Team & Process5 min read

How to Run Better Product Meetings

Product managers spend a staggering amount of their week in meetings. Many of those meetings end without a clear decision, action item, or new insight. The problem is rarely that the topics are unimportant—it is that the meeting structure does not support productive outcomes. Better meetings require better preparation, tighter facilitation, and ruthless follow-through.

Before the Meeting

Every meeting should have a written purpose that fits in one sentence. If you cannot articulate why the meeting exists, cancel it. Share the agenda and any required reading at least 24 hours in advance. This gives attendees time to prepare and lets people who are not needed opt out.

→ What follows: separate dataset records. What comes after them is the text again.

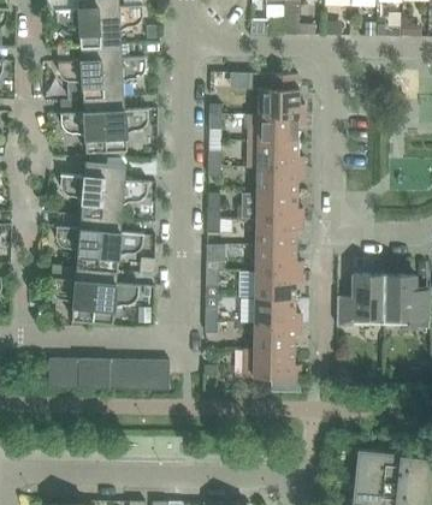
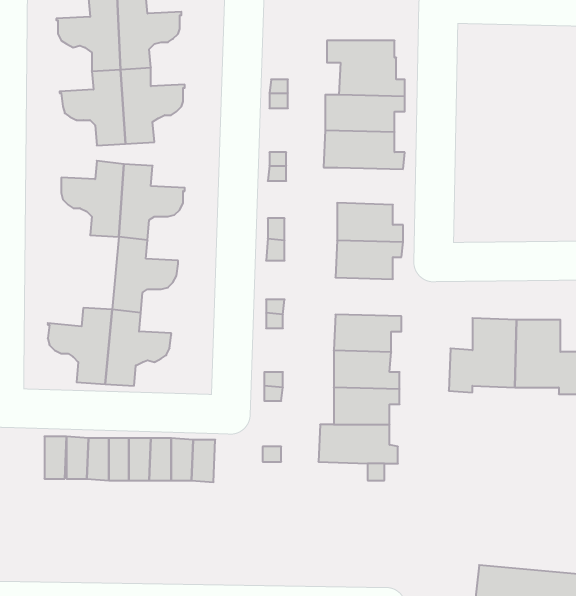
building: [256,167,303,194] -> none
building: [55,215,101,268] -> none
building: [255,245,302,273] -> none

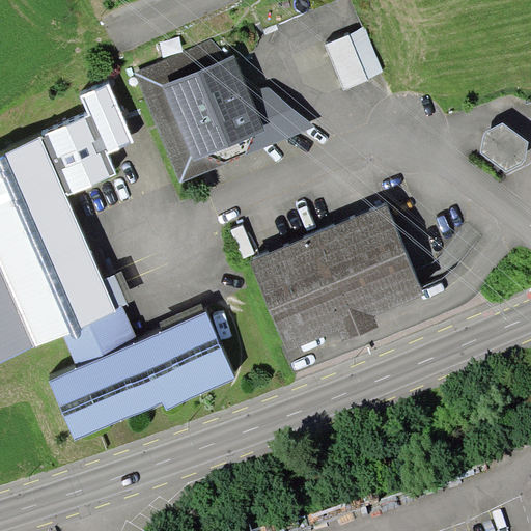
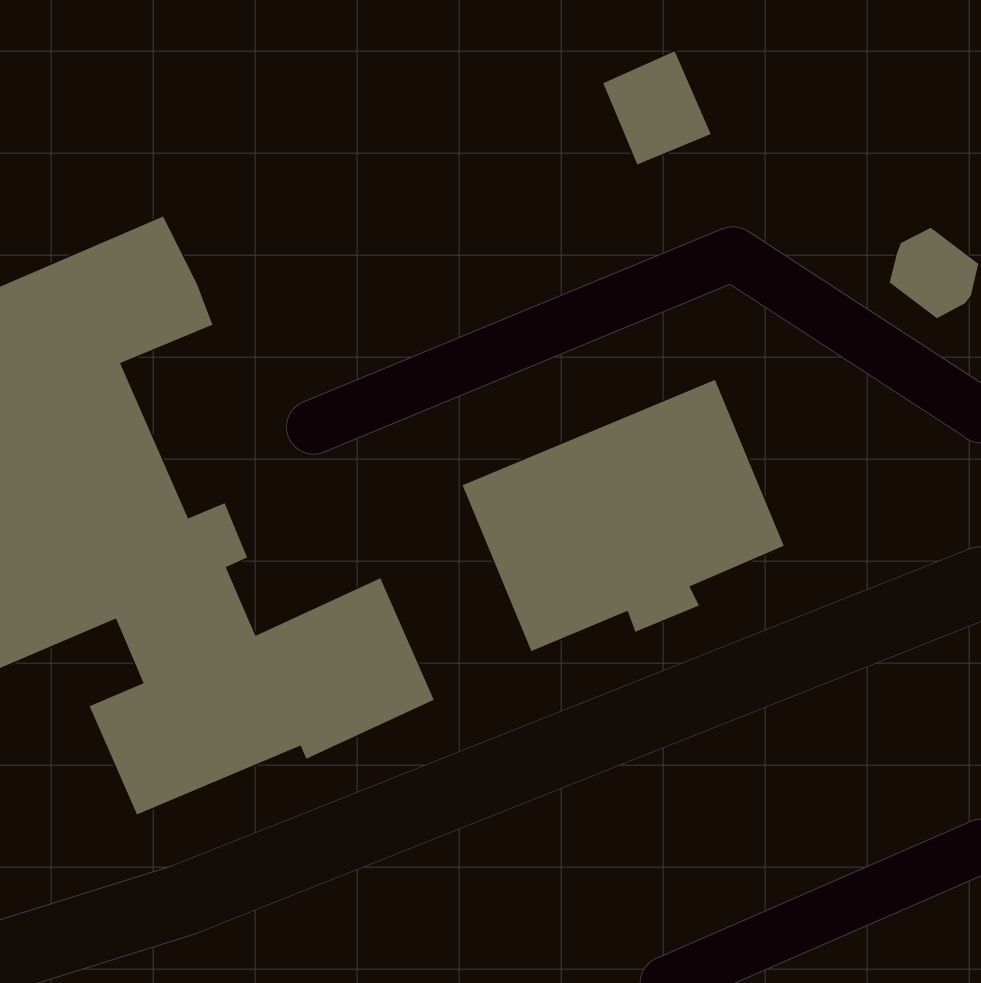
building: [134,39,314,183] -> none
building: [79,82,134,153] -> none

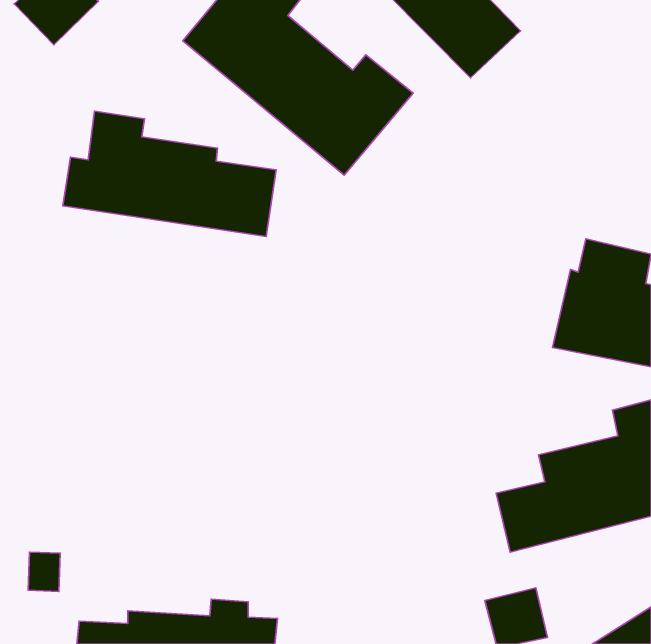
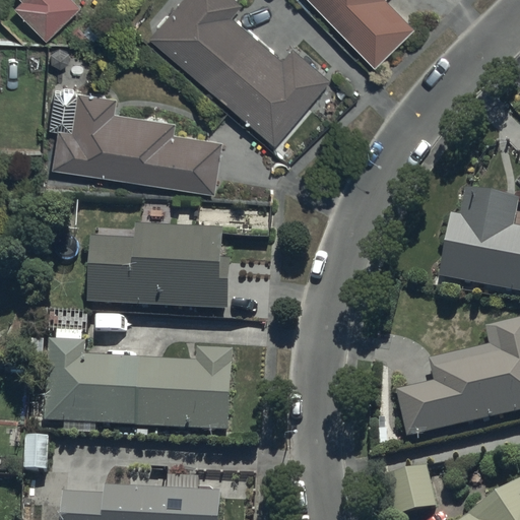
building: none -> [86,228,230,311]
building: none -> [44,331,234,433]

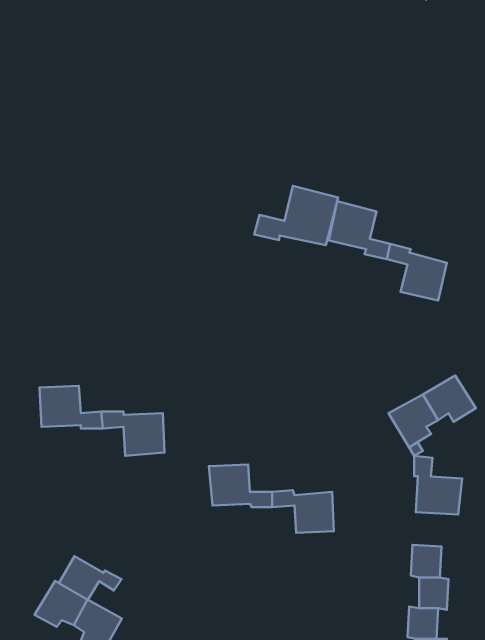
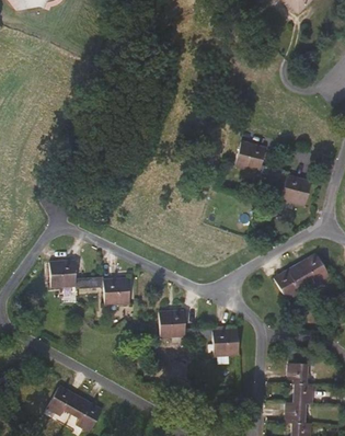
building: [254,186,338,245] -> none
building: [414,456,462,514] -> none
building: [59,556,121,600] -> none

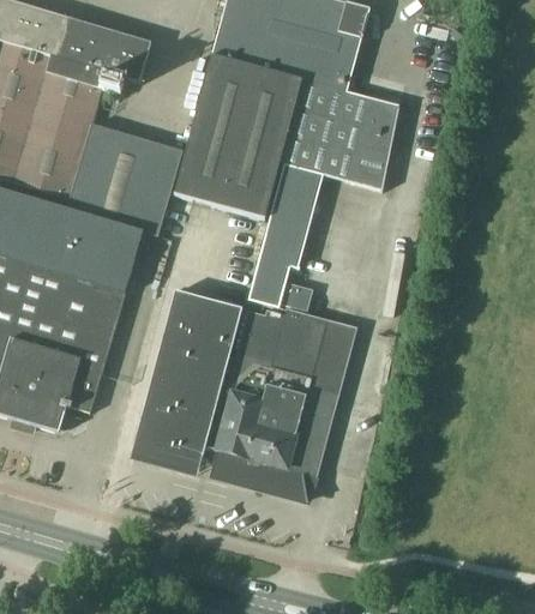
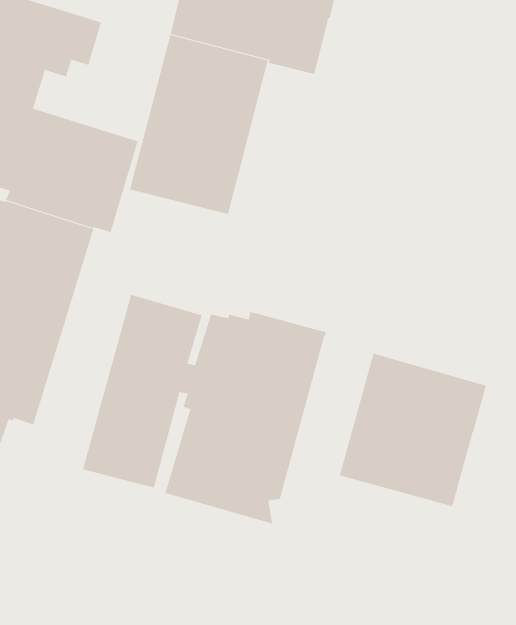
building: [246,79,397,311] -> none
building: none -> [339,353,486,507]

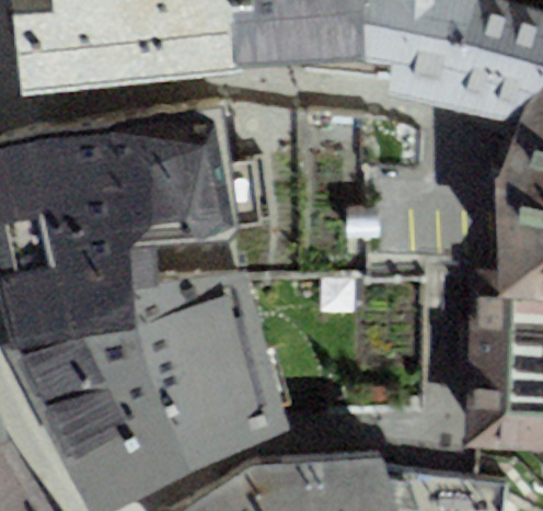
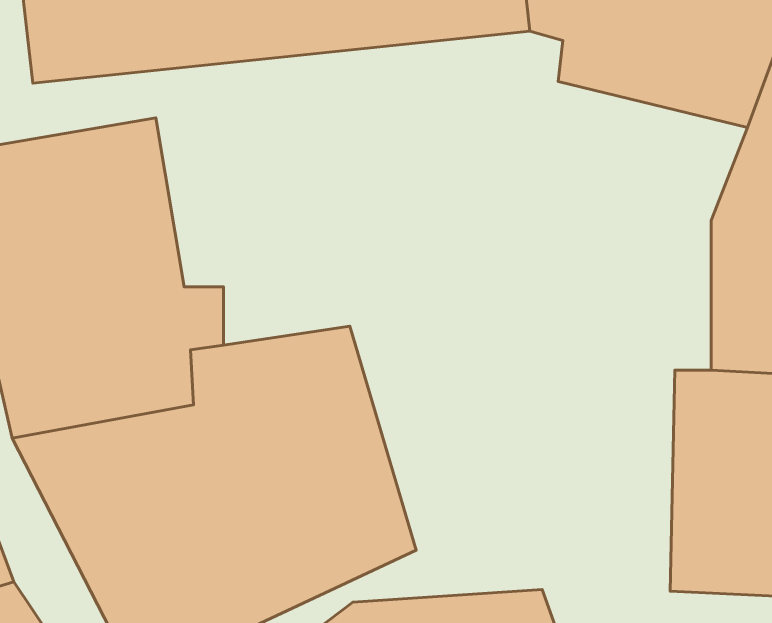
building: [109,103,239,240] -> none

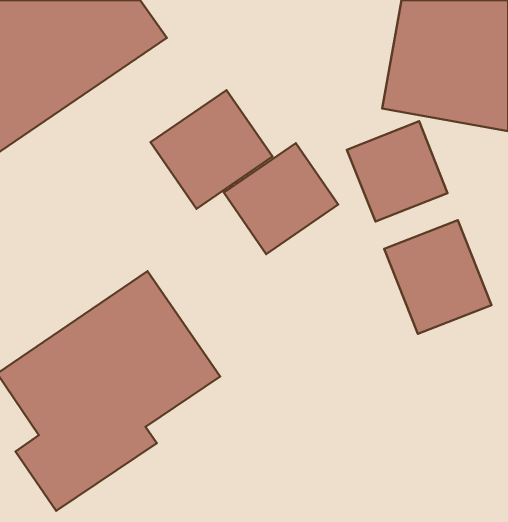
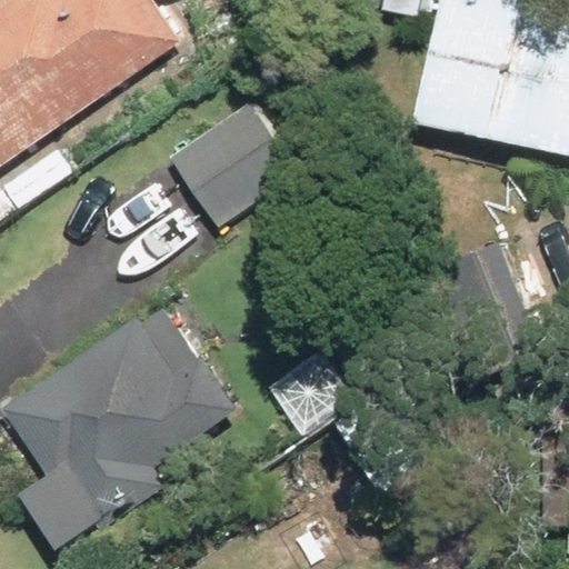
building: [347,121,448,222] -> none
building: [224,143,338,254] -> none

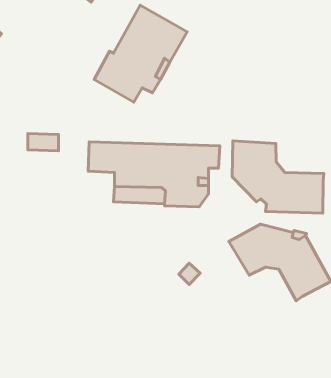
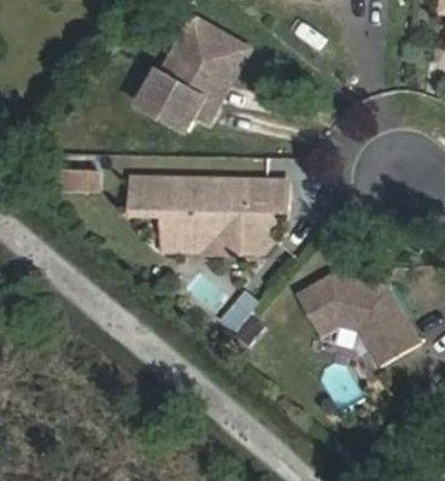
building: [232,141,324,213] -> none

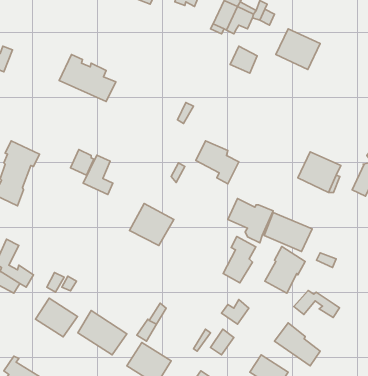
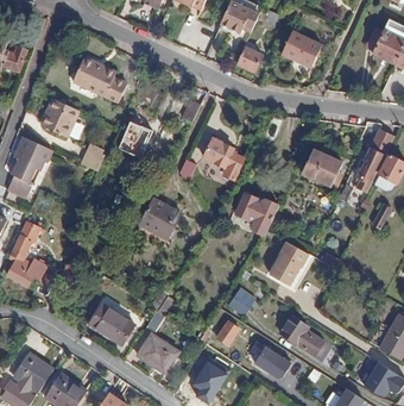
building: none -> [44,96,80,136]
building: [83,155,113,194] -> [116,119,145,157]
building: [264,212,312,252] -> none
building: [223,236,256,283] -> none
building: [294,290,340,317] -> none
building: [35,298,78,337] -> none

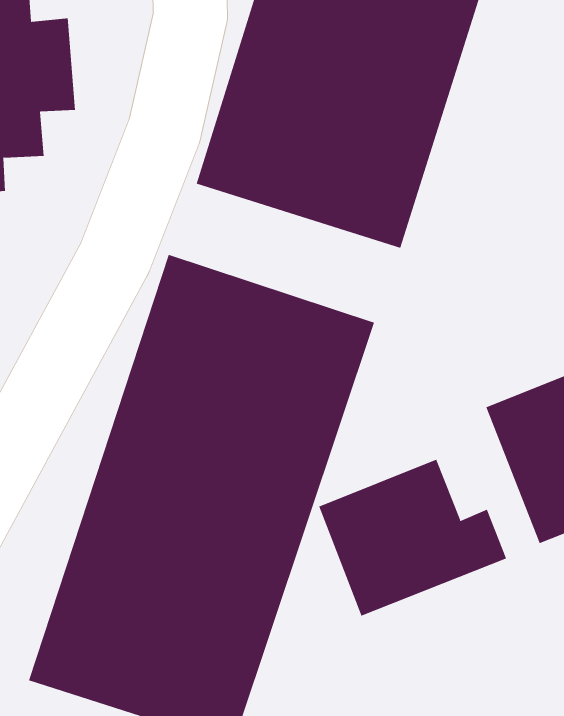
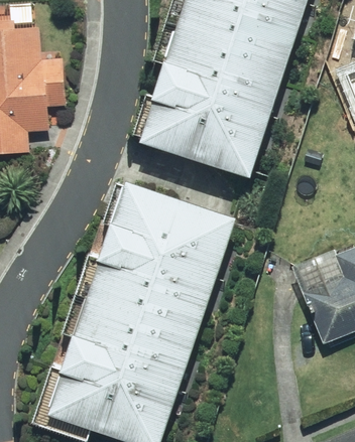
building: [318,459,507,616] -> none

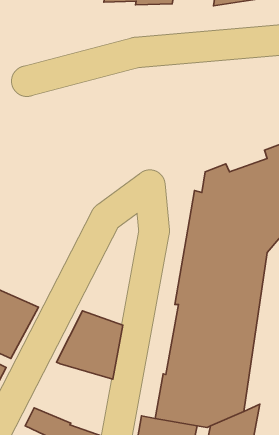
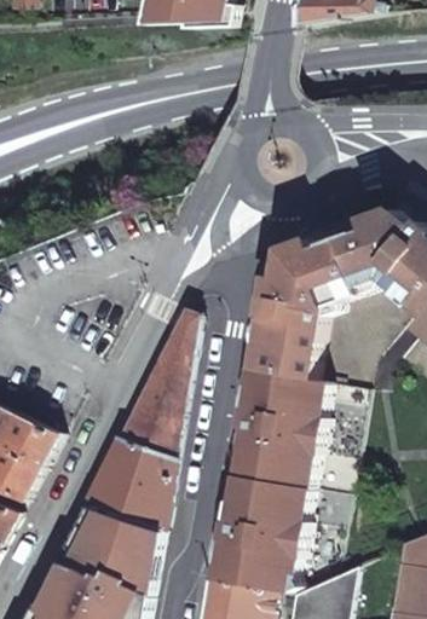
building: none -> [119,310,197,455]
building: none -> [70,507,160,591]

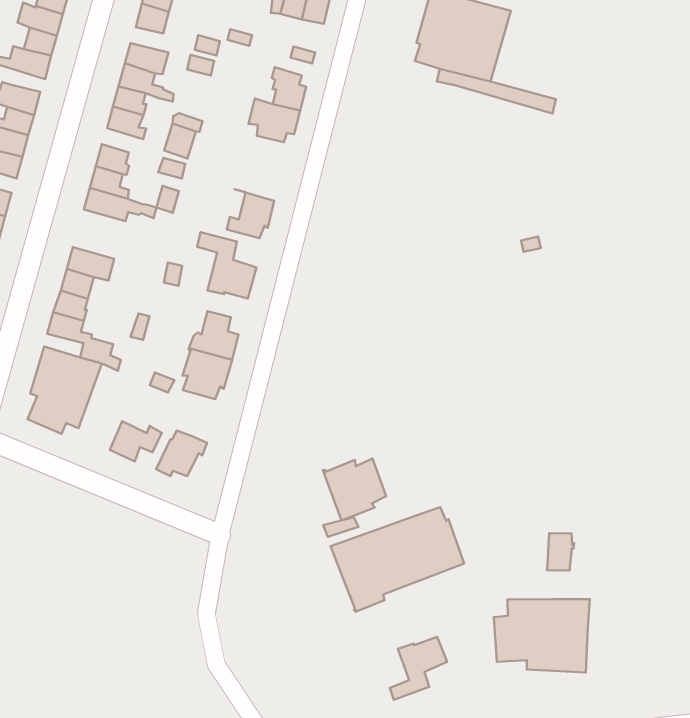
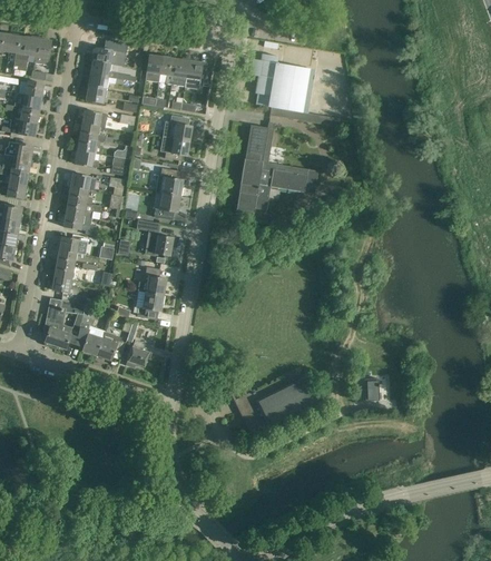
building: none -> [236,125,317,213]
building: none -> [155,167,183,196]
building: none -> [62,213,97,235]
building: none -> [76,322,105,355]
building: [323,459,386,520] -> none
building: [494,599,590,672] -> none
building: [390,637,447,700] -> none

  • Define the meeting purpose: inform, discuss, or decide.
  • List specific questions that need answers by the end of the meeting.
  • Share relevant context documents in advance, not during the meeting.
  • Invite only the people whose input is needed. Everyone else gets the notes.

During the Meeting

Start on time, even if not everyone is present. State the purpose in the first 30 seconds. Use time boxes for each agenda item and enforce them. If a discussion is going in circles, call it out and either make a decision or explicitly defer it.

Designate a note-taker who captures decisions and action items, not a transcript of the conversation. End five minutes early to allow people to document next steps and transition to their next commitment.

After the Meeting

Send a summary within an hour. Include decisions made, action items with owners and deadlines, and any open questions. If the meeting was a roadmap review, update your roadmap tool so the outcomes are reflected where the team actually works. In Planet Roadmap, you can adjust priorities and statuses immediately so decisions do not live only in meeting notes.

If you find yourself having the same meeting repeatedly without progress, the meeting is not the problem—the underlying decision-making process is. Fix that instead of scheduling more meetings.

Meetings You Should Probably Cancel

Status update meetings can almost always be replaced with an asynchronous update. If the only purpose of the meeting is for people to report what they did last week, a shared document or a Slack post works better and gives everyone 30 minutes back.

Recurring meetings should be audited quarterly. If attendance has dropped, if the agenda is routinely thin, or if decisions are being made outside the meeting anyway, cancel it. You can always restart it if people miss it—but they usually do not.